Being late: the only thing the wife hates more than speaking in front of a group of adults. Yet, this week we were late going our 2nd NCT session. There I was, ready on the doorstep with the door open as she was frantically waddling (the baby was pressing on her bladder) around getting ready. Anyway, we arrived and walked in to a full room with every eye looking at us. We sat down and immediately, we were asked to re-introduce ourselves and talk about our imminent arrivals. So, the wife was late and she still had to talk in front of the group. Unhappy wife = unhappy life! ;) 

This session was all about the latent stage of labour.
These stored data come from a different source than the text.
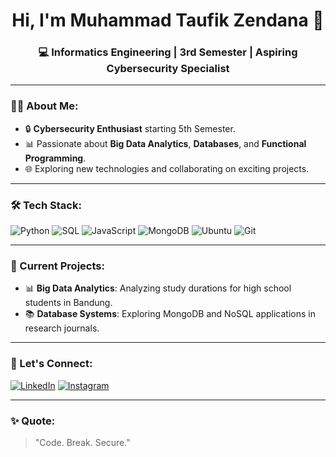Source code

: <h1 align="center">Hi, I'm Muhammad Taufik Zendana 👋</h1>
<h3 align="center">💻 Informatics Engineering | 3rd Semester | Aspiring Cybersecurity Specialist</h3>

---

### 🧑‍💻 About Me:
- 🔒 **Cybersecurity Enthusiast** starting 5th Semester.  
- 📊 Passionate about **Big Data Analytics**, **Databases**, and **Functional Programming**.  
- 🌐 Exploring new technologies and collaborating on exciting projects.  

---

### 🛠️ Tech Stack:
<p>
  <img src="https://img.shields.io/badge/Python-3776AB?style=for-the-badge&logo=python&logoColor=white" alt="Python"/>
  <img src="https://img.shields.io/badge/SQL-003B57?style=for-the-badge&logo=postgresql&logoColor=white" alt="SQL"/>
  <img src="https://img.shields.io/badge/JavaScript-F7DF1E?style=for-the-badge&logo=javascript&logoColor=black" alt="JavaScript"/>
  <img src="https://img.shields.io/badge/MongoDB-47A248?style=for-the-badge&logo=mongodb&logoColor=white" alt="MongoDB"/>
  <img src="https://img.shields.io/badge/Ubuntu-E95420?style=for-the-badge&logo=ubuntu&logoColor=white" alt="Ubuntu"/>
  <img src="https://img.shields.io/badge/Git-F05032?style=for-the-badge&logo=git&logoColor=white" alt="Git"/>
</p>

---

### 🌟 Current Projects:
- 📊 **Big Data Analytics**: Analyzing study durations for high school students in Bandung.  
- 📚 **Database Systems**: Exploring MongoDB and NoSQL applications in research journals.  

---

### 🤝 Let's Connect:
<p>
  <a href="https://www.linkedin.com/in/taufik-zendana/"><img src="https://img.shields.io/badge/LinkedIn-0077B5?style=for-the-badge&logo=linkedin&logoColor=white" alt="LinkedIn"/></a>
  <a href="https://www.instagram.com/zennd_/"><img src="https://img.shields.io/badge/Instagram-E4405F?style=for-the-badge&logo=instagram&logoColor=white" alt="Instagram"/></a>
</p>

---

### ✨ Quote:
> "Code. Break. Secure."
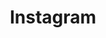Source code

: ---
title: "Instagram"
link: "https://instagram.com/steps.code"
icon: "fab fa-instagram"
target: "_blank"
rel: "noopener"
tag: "social"
---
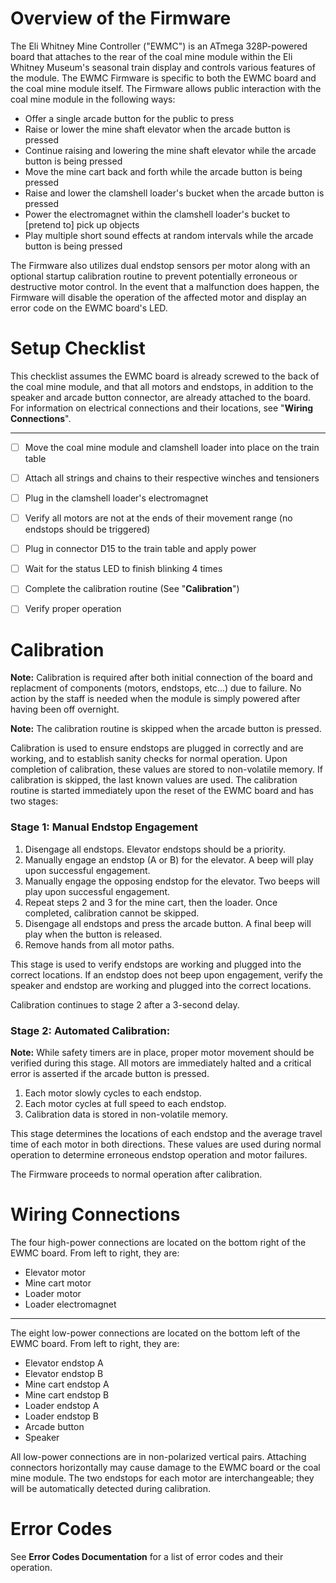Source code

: # Overview of the Firmware

The Eli Whitney Mine Controller ("EWMC") is an ATmega 328P-powered board that attaches to the rear of the coal mine module within the Eli Whitney Museum's seasonal train display and controls various features of the module. The EWMC Firmware is specific to both the EWMC board and the coal mine module itself. The Firmware allows public interaction with the coal mine module in the following ways:

+ Offer a single arcade button for the public to press
+ Raise or lower the mine shaft elevator when the arcade button is pressed
+ Continue raising and lowering the mine shaft elevator while the arcade button is being pressed
+ Move the mine cart back and forth while the arcade button is being pressed
+ Raise and lower the clamshell loader's bucket when the arcade button is pressed
+ Power the electromagnet within the clamshell loader's bucket to [pretend to] pick up objects
+ Play multiple short sound effects at random intervals while the arcade button is being pressed

The Firmware also utilizes dual endstop sensors per motor along with an optional startup calibration routine to prevent potentially erroneous or destructive motor control. In the event that a malfunction does happen, the Firmware will disable the operation of the affected motor and display an error code on the EWMC board's LED.


# Setup Checklist

This checklist assumes the EWMC board is already screwed to the back of the coal mine module, and that all motors and endstops, in addition to the speaker and arcade button connector, are already attached to the board. For information on electrical connections and their locations, see "**Wiring Connections**".

---

- [ ] Move the coal mine module and clamshell loader into place on the train table
- [ ] Attach all strings and chains to their respective winches and tensioners
- [ ] Plug in the clamshell loader's electromagnet
- [ ] Verify all motors are not at the ends of their movement range (no endstops should be triggered)
- [ ] Plug in connector D15 to the train table and apply power
- [ ] Wait for the status LED to finish blinking 4 times
- [ ] Complete the calibration routine (See "**Calibration**")
- [ ] Verify proper operation


# Calibration

**Note:** Calibration is required after both initial connection of the board and replacment of components (motors, endstops, etc...) due to failure. No action by the staff is needed when the module is simply powered after having been off overnight.

**Note:** The calibration routine is skipped when the arcade button is pressed.

Calibration is used to ensure endstops are plugged in correctly and are working, and to establish sanity checks for normal operation. Upon completion of calibration, these values are stored to non-volatile memory. If calibration is skipped, the last known values are used. The calibration routine is started immediately upon the reset of the EWMC board and has two stages:

### Stage 1: Manual Endstop Engagement
1. Disengage all endstops. Elevator endstops should be a priority.
2. Manually engage an endstop (A or B) for the elevator. A beep will play upon successful engagement.
3. Manually engage the opposing endstop for the elevator. Two beeps will play upon successful engagement.
4. Repeat steps 2 and 3 for the mine cart, then the loader. Once completed, calibration cannot be skipped.
5. Disengage all endstops and press the arcade button. A final beep will play when the button is released.
6. Remove hands from all motor paths.

This stage is used to verify endstops are working and plugged into the correct locations. If an endstop does not beep upon engagement, verify the speaker and endstop are working and plugged into the correct locations.

Calibration continues to stage 2 after a 3-second delay.

### Stage 2: Automated Calibration:

**Note:** While safety timers are in place, proper motor movement should be verified during this stage. All motors are immediately halted and a critical error is asserted if the arcade button is pressed.

1. Each motor slowly cycles to each endstop.
2. Each motor cycles at full speed to each endstop.
3. Calibration data is stored in non-volatile memory.

This stage determines the locations of each endstop and the average travel time of each motor in both directions. These values are used during normal operation to determine erroneous endstop operation and motor failures.

The Firmware proceeds to normal operation after calibration.


# Wiring Connections

The four high-power connections are located on the bottom right of the EWMC board. From left to right, they are:

+ Elevator motor
+ Mine cart motor
+ Loader motor
+ Loader electromagnet

---

The eight low-power connections are located on the bottom left of the EWMC board. From left to right, they are:

+ Elevator endstop A
+ Elevator endstop B
+ Mine cart endstop A
+ Mine cart endstop B
+ Loader endstop A
+ Loader endstop B
+ Arcade button
+ Speaker

All low-power connections are in non-polarized vertical pairs. Attaching connectors horizontally may cause damage to the EWMC board or the coal mine module. The two endstops for each motor are interchangeable; they will be automatically detected during calibration.


# Error Codes

See **Error Codes Documentation** for a list of error codes and their operation.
That means the first part, pre pushing. We were split into a ladies group and a gents group and given slightly different tasks. The ladies had to write down their ideal labour conditions and the gents had to write down how they would create a romantic evening for them and their wife. This is quite helpful in itself. 
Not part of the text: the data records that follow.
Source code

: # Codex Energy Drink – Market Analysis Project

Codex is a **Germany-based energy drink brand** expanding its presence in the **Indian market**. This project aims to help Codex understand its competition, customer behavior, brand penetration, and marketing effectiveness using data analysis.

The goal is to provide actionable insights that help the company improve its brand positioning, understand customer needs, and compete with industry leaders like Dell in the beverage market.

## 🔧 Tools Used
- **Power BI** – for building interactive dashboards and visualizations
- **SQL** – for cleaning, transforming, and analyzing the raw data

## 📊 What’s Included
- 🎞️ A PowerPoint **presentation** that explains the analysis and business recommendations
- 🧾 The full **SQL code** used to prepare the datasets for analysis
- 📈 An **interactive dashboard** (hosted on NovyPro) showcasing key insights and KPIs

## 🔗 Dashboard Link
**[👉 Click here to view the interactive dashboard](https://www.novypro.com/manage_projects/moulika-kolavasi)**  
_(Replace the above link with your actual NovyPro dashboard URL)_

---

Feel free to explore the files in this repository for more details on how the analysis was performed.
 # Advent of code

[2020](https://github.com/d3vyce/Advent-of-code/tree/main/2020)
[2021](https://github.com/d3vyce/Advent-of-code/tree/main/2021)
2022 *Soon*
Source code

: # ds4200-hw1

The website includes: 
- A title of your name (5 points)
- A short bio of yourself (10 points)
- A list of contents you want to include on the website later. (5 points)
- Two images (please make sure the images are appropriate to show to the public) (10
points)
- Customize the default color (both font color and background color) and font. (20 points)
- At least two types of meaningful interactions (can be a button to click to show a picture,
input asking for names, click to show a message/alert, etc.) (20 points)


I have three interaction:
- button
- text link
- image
A ladies list of ideal birth conditions: 

#1 A cold flannel
#2 Their partner needs to present (fist pump in air!) 
#3 Music
#4 Dim lighting
#5 Their own pillow
#6 Sympathetic but not patronising midwives

A gents list of how to create a romantic evening: 

#1 Wine
#2 Candles
#3 Barry White
#4 Scatter Cushions
#5 No distractions (check us out!) 
#6 Good food
#7 Gifts

The idea is that the pre pushing labour stage should be similar to a romantic evening. Our 2 lists didn't exactly represent this but the point was made. The following is my list of helpful tips that I will certainly be trying out come the latent stage. It's based on this NCT session. 

#1 Hot (ish) bath
#2 Massage - lower back, lumbar region
#3 Distraction techniques like eating a nice meal or something similar
#4 Use different positions - birthing ball, leaning forward etc
#5 Dim the lights - this helps feel relaxed
#6 We are going to have 2 playlists : 1 calm music and 1 pumping house music. 
#7 We will be taking our own pillow to the hospital
#8 Don't forget the cold flannel! 

The session was quite useful in that respect. It must have been pretty useful if I have been able to compile this list, some of which is common sense, but also some new ideas. 
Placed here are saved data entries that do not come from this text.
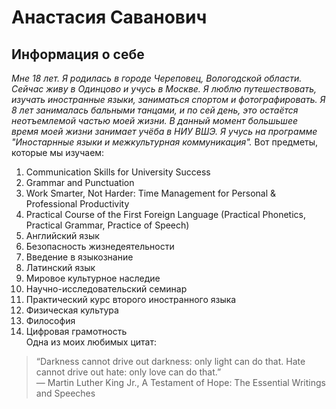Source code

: # Анастасия Саванович
## Информация о себе

*Мне 18 лет. Я родилась в городе Череповец, Вологодской области. Сейчас живу в Одинцово и учусь в Москве. Я люблю путешествовать, изучать иностранные языки, заниматься спортом и фотографировать. Я 8 лет занималась бальными танцами, и по сей день, это остаётся неотъемлемой частью моей жизни. В данный момент большьшее время моей жизни занимает учёба в НИУ ВШЭ. Я учусь на программе "Иностарнные языки и межкультурная коммуникация".*
Вот предметы, которые мы изучаем:
1. Communication Skills for University Success 
2. Grammar and Punctuation 
3. Work Smarter, Not Harder: Time Management for Personal & Professional Productivity 
4. Practical Course of the First Foreign Language (Practical Phonetics, Practical Grammar, Practice of Speech)
5. Английский язык
6. Безопасность жизнедеятельности
7. Введение в языкознание
8. Латинский язык
9. Мировое культурное наследие
10. Научно-исследовательский семинар
11. Практический курс второго иностранного языка
12. Физическая культура
13. Философия
14. Цифровая грамотность  
Одна из моих любимых цитат:  
> “Darkness cannot drive out darkness: only light can do that. Hate cannot drive out hate: only love can do that.”  
> ― Martin Luther King Jr., A Testament of Hope: The Essential Writings and Speeches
Following this we discussed the point at which dad needs to usher the wife into the car and head to the hospital. It turns out that dads have differing thoughts on this and some would jump in the car at the first signs of contractions whilst others would need to see a head peering from between her legs in order to make the drive. Here's a few questions to get you thinking. At which of these would you decide to get over to the hospital? 

#1 Finding a show? (My apologies in advance, but basically a show is the mucus plug finding its way out of the cervix and out of the body. It's like a bloody, snotty, gloopy pile of discharge.) 

#2 Waters breaking?

#3 Lower back pain?

#4 Mild contractions every 5 mins? 

#5 Wanting to push? 

Here's my golden piece of advice: have the hospital on speed dial! The advice for all of the above is to call the hospital. Well, that's not strictly true... if I called every time she had back pain, I'd be blocked for being a hypercondriac pest! And it's probably best not to call the hospital if you find a show, rather it's better to call the toxic waste disposal squad!!! 

A good session, but could have been summed up in that 1 piece of advice. If in doubt, call.